What materials come to mind when thinking of orthopaedic implants: stainless steel, polyethylene, cobalt chrome, titanium, or maybe ceramic and polyetheretherketone (PEEK)? It has been 55 years since the orthopaedic surgeon Sir John Charnley performed the first total hip implant, giving a patient a hip constructed of stainless steel and high molecular weight polyethylene (HMWPE). These materials have seen innovative changes over the years, such as 316L stainless steel, ultra-HMWPE and vitamin E-stabilised polyethylene. However, 55 years seems like a long time for these innovative materials to continue to be used unabated.
When looking for ways to improve the structural characteristics of orthopaedic materials, engineers always had to first consider biocompatibility, corrosion resistance and imaging. As a result, this led implant developers to incremental improvements, using cobalt chrome, titanium, ceramics and PEEK as materials for orthopaedic implants. While all of these materials have seen their own evolution as orthopaedic implant materials, the most recently introduced, PEEK, was first offered as a commercially available biomaterial nearly 20 years ago, in April 1998.
A glance at a number of other industries shows how a disruptive technology can arise seemingly from nowhere and start to displace the incumbents. Uber and Lyft are changing the way individuals get around in cities and changing whether they consider owning a vehicle at all. Is it likely that the hotel industry foresaw an online platform such as Airbnb coming along that allowed home and apartment owners to rent out their properties for short stays? The list of disrupters in stale industries has, and will, continue to arise with the likes of Amazon, Netflix, Bitcoin and Purple.
This leads to the question, 'How do orthopaedic materials move from innovation to disruption?' A Harvard Business School professor, Clayton M Christensen, coined the term 'disruptive technology' in his bestselling book, The Innovator's Dilemma.
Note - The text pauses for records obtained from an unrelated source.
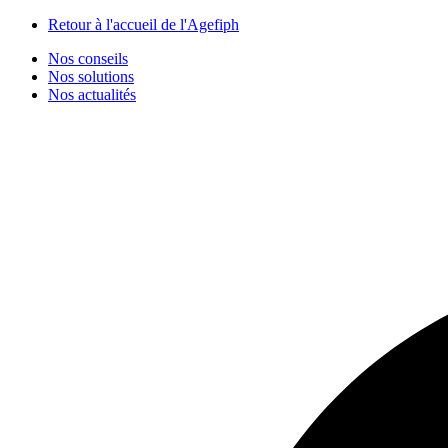
Panneau de gestion des cookies
Retour à l'accueil de l'Agefiph
Nos conseils
Nos solutions
Nos actualités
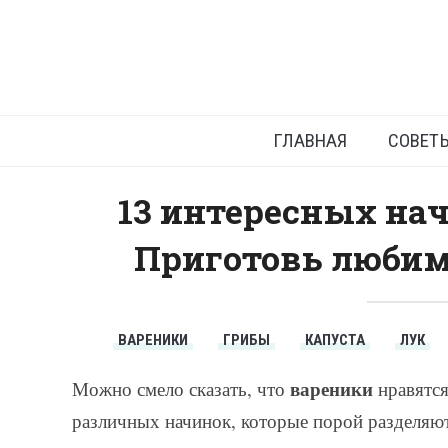
Необычны
ГЛАВНАЯ
СОВЕТ
13 интересных нач
Приготовь любим
ВАРЕНИКИ
ГРИБЫ
КАПУСТА
ЛУК
вареники
Можно смело сказать, что
нравятся
различных начинок, которые порой разделяют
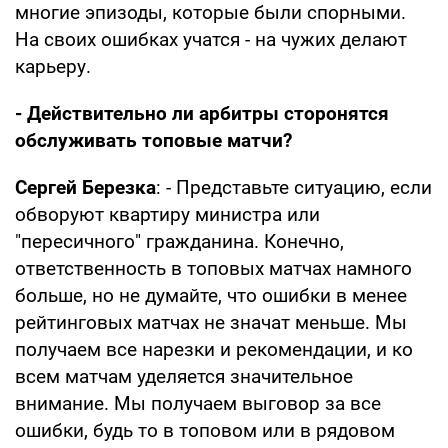
многие эпизоды, которые были спорными.
На своих ошибках учатся - на чужих делают
карьеру.
- Действительно ли арбитры сторонятся
обслуживать топовые матчи?
Сергей Березка
: - Представьте ситуацию, если
обворуют квартиру министра или
"пересичного" гражданина. Конечно,
ответственность в топовых матчах намного
больше, но не думайте, что ошибки в менее
рейтинговых матчах не значат меньше. Мы
получаем все нарезки и рекомендации, и ко
всем матчам уделяется значительное
внимание. Мы получаем выговор за все
ошибки, будь то в топовом или в рядовом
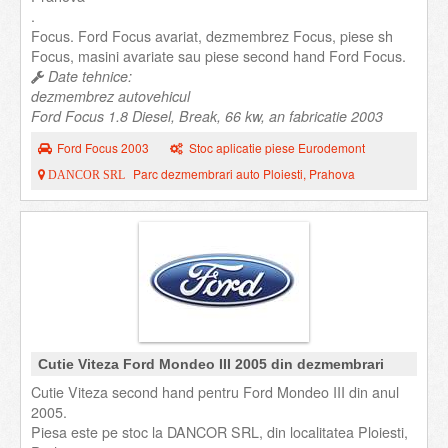
.
Focus. Ford Focus avariat, dezmembrez Focus, piese sh
Focus, masini avariate sau piese second hand Ford Focus.
Date tehnice:
dezmembrez autovehicul
Ford Focus 1.8 Diesel, Break, 66 kw, an fabricatie 2003
Ford Focus 2003
Stoc aplicatie piese Eurodemont
Parc dezmembrari auto Ploiesti, Prahova
DANCOR SRL
Cutie Viteza Ford Mondeo III 2005 din dezmembrari
Cutie Viteza second hand pentru Ford Mondeo III din anul
2005.
Piesa este pe stoc la DANCOR SRL, din localitatea Ploiesti,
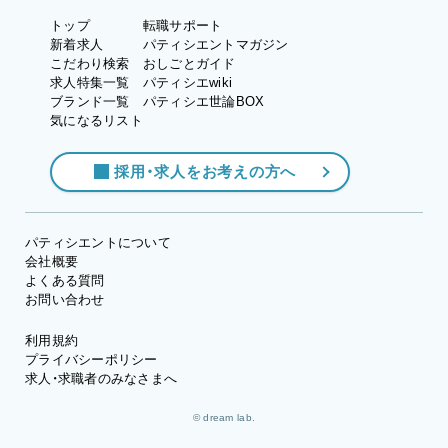
トップ
転職サポート
新着求人
パティシエントマガジン
こだわり検索
おしごとガイド
求人特集一覧
パティシエwiki
ブランド一覧
パティシエ世論BOX
気になるリスト
採用・求人をお考えの方へ
パティシエントについて
会社概要
よくある質問
お問い合わせ
利用規約
プライバシーポリシー
求人・求職者のみなさまへ
© dream lab.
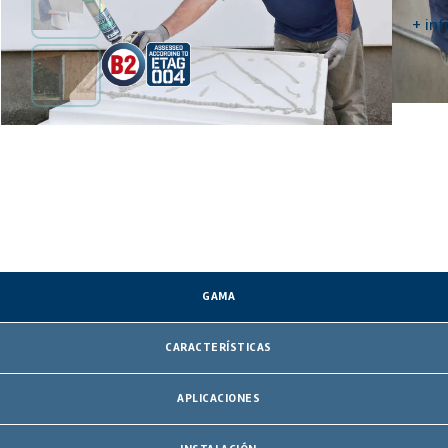
HOMOLOGACIONES Y CERTIFICADOS
+ inf
GAMA
CARACTERÍSTICAS
APLICACIONES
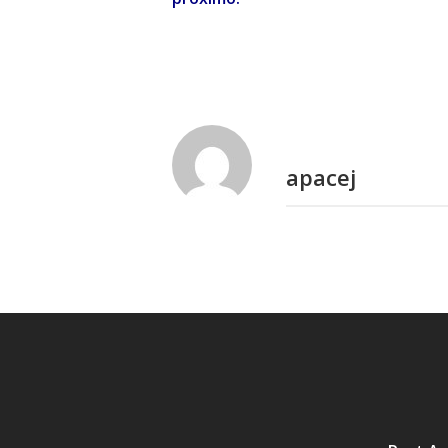
apacej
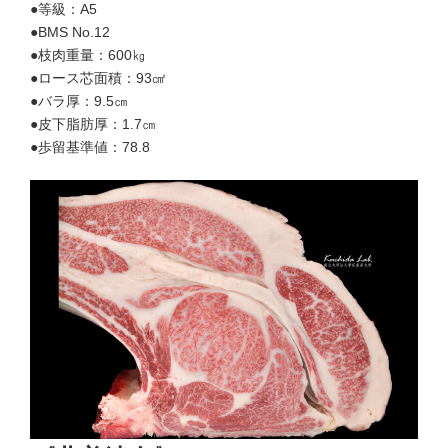
●等級：A5
●BMS No.12
●枝肉重量：600㎏
●ロース芯面積：93㎠
●バラ厚：9.5㎝
●皮下脂肪厚：1.7㎝
●歩留基準値：78.8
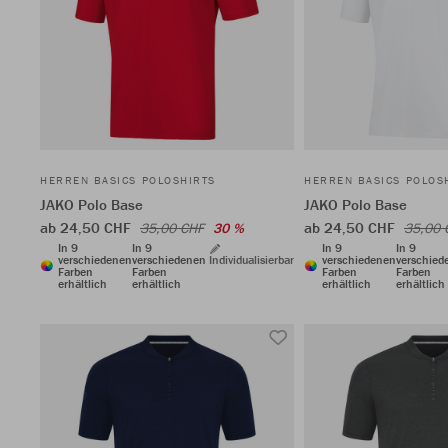
HERREN BASICS POLOSHIRTS
HERREN BASICS POLOS
JAKO Polo Base
JAKO Polo Base
ab 24,50 CHF
ab 24,50 CHF
35,00 CHF
30 %
35,00 
In 9
In 9
In 9
In 9
verschiedenen
verschiedenen
Individualisierbar
verschiedenen
verschied
Farben
Farben
Farben
Farben
erhältlich
erhältlich
erhältlich
erhältlich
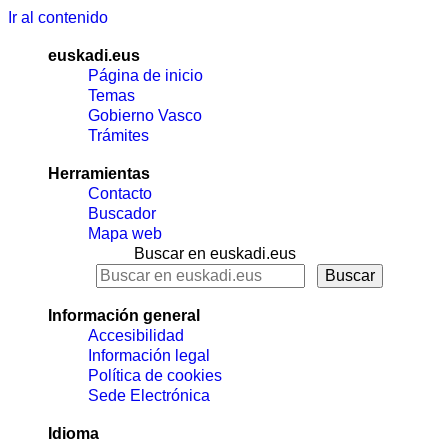
Ir al contenido
euskadi.eus
Página de inicio
Temas
Gobierno Vasco
Trámites
Herramientas
Contacto
Buscador
Mapa web
Buscar en euskadi.eus
Información general
Accesibilidad
Información legal
Política de cookies
Sede Electrónica
Idioma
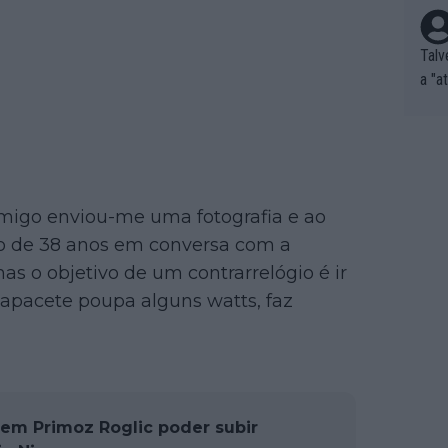
Talv
a "a
tros
ixam
rrid
e nã
ar p
amigo enviou-me uma fotografia e ao
e Po
emão de 38 anos em conversa com a
corr
mas o objetivo de um contrarrelógio é ir
orri
sões
capacete poupa alguns watts, faz
ente
xemp
nar,
que l
 em Primoz Roglic poder subir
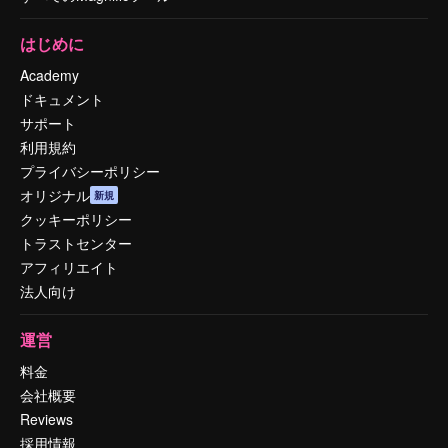
はじめに
Academy
ドキュメント
サポート
利用規約
プライバシーポリシー
オリジナル
新規
クッキーポリシー
トラストセンター
アフィリエイト
法人向け
運営
料金
会社概要
Reviews
採用情報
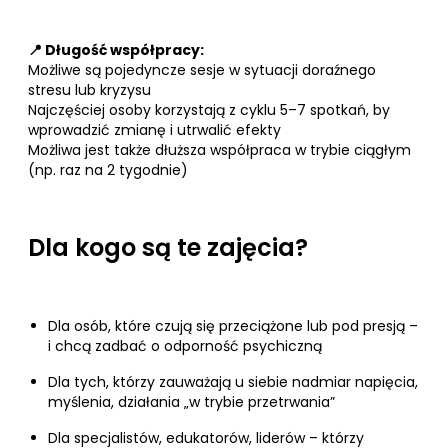
📍 Długość współpracy:
Możliwe są pojedyncze sesje w sytuacji doraźnego
stresu lub kryzysu
Najczęściej osoby korzystają z cyklu 5–7 spotkań, by
wprowadzić zmianę i utrwalić efekty
Możliwa jest także dłuższa współpraca w trybie ciągłym
(np. raz na 2 tygodnie)
Dla kogo są te zajęcia?
Dla osób, które czują się przeciążone lub pod presją –
i chcą zadbać o odporność psychiczną
Dla tych, którzy zauważają u siebie nadmiar napięcia,
myślenia, działania „w trybie przetrwania”
Dla specjalistów, edukatorów, liderów – którzy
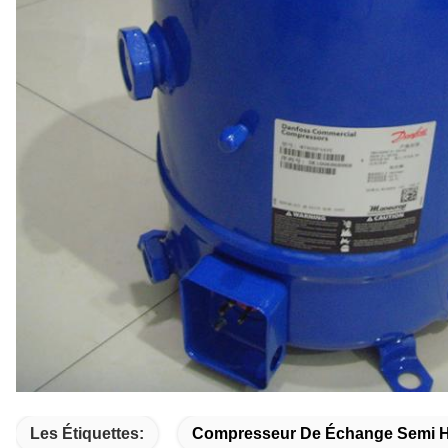
Les Étiquettes:
Compresseur De Échange Semi H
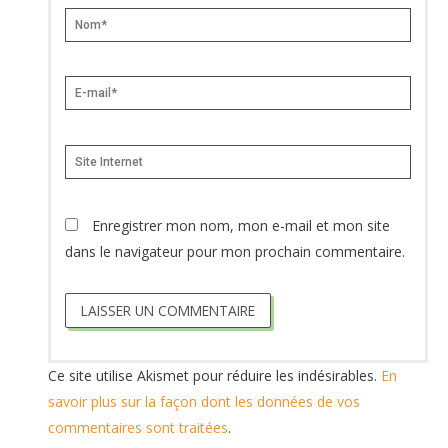
Nom*
E-
mail*
Site
Internet
Enregistrer mon nom, mon e-mail et mon site
dans le navigateur pour mon prochain commentaire.
Ce site utilise Akismet pour réduire les indésirables.
En
savoir plus sur la façon dont les données de vos
commentaires sont traitées
.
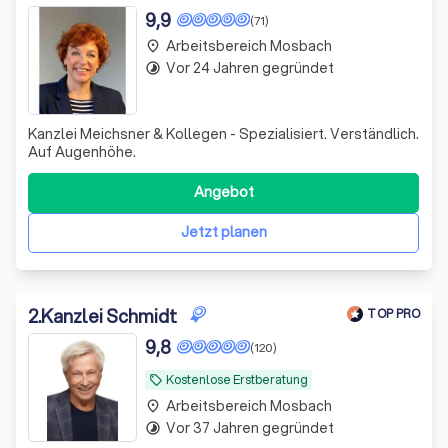
9,9
(71)
Arbeitsbereich Mosbach
place
Vor 24 Jahren gegründet
timelapse
Kanzlei Meichsner & Kollegen - Spezialisiert. Verständlich.
Auf Augenhöhe.
Angebot
Jetzt planen
2
.
Kanzlei Schmidt
TOP PRO
9,8
(120)
Kostenlose Erstberatung
local_offer
Arbeitsbereich Mosbach
place
Vor 37 Jahren gegründet
timelapse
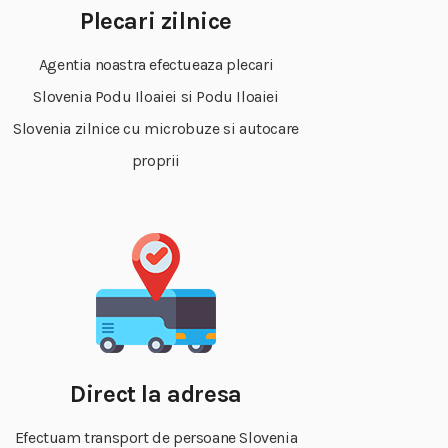
Plecari zilnice
Agentia noastra efectueaza plecari
Slovenia Podu Iloaiei si Podu Iloaiei
Slovenia zilnice cu microbuze si autocare
proprii
Direct la adresa
Efectuam transport de persoane Slovenia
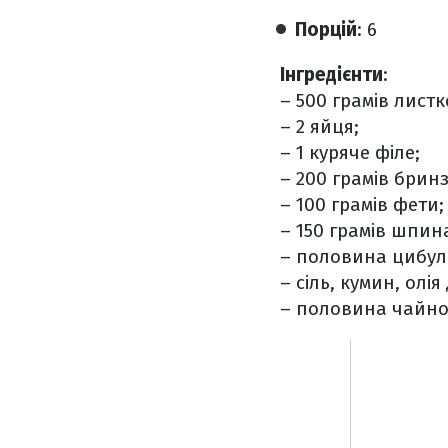
Порцій
: 6
Інгредієнти
:
– 500 грамів листк
– 2 яйця;
– 1 куряче філе;
– 200 грамів бринз
– 100 грамів фети;
– 150 грамів шпин
– половина цибул
– сіль, кумин, олія
– половина чайної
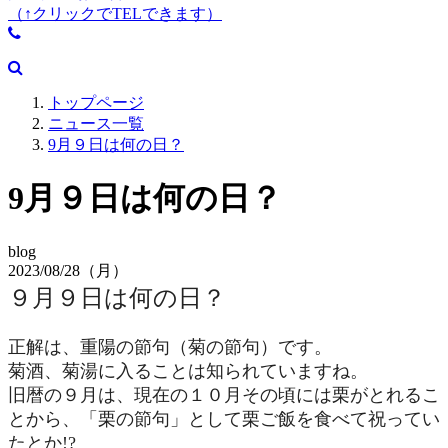
（↑クリックでTELできます）
トップページ
ニュース一覧
9月９日は何の日？
9月９日は何の日？
blog
2023/08/28（月）
９月９日は何の日？
正解は、重陽の節句（菊の節句）です。
菊酒、菊湯に入ることは知られていますね。
旧暦の９月は、現在の１０月その頃には栗がとれるこ
とから、「栗の節句」として栗ご飯を食べて祝ってい
たとか!?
Christensen would say that the orthopaedic industry is making incremental improvements or 'sustaining' the current list of orthopaedic materials, because it has the mechanisms in place to focus on these existing materials. When a disruptive orthopaedic material is introduced to the orthopaedic industry, it will seemingly appeal to a limited audience and/or may not seem to have any practical application.
There is a potential answer to the above question. FiberLive is a high-strength, fully absorbable composite biomaterial. FiberLive disrupts a number of shortcomings of current orthopaedic materials. Firstly, it can approach strengths similar to incumbent metals, such as titanium, while possessing an elastic modulus much closer to bone. Secondly, this composite biomaterial introduces fully absorbable bioglass fibres into existing bioabsorbable materials to provide a high initial strength, followed by a slow loss of mass and strength to prevent stress-shielding of the underlying healing bone. Lastly, these bioglass fibres have been shown to stimulate bone regeneration more than any existing orthopaedic material.
Within the orthopaedic industry, a disruptive implant material will initially appeal to a limited audience, because the industry knows its customers and knows how to continually improve existing orthopaedic implant materials. Likewise, the orthopaedic industry will most probably have difficulty working out how a disruptive biomaterial has any practical application as an orthopaedic material. However, FiberLive, with its unique properties, has the potential to disrupt and will have application in segments of the orthopaedic industry, such as sports medicine, craniomaxillofacial, trauma and spine.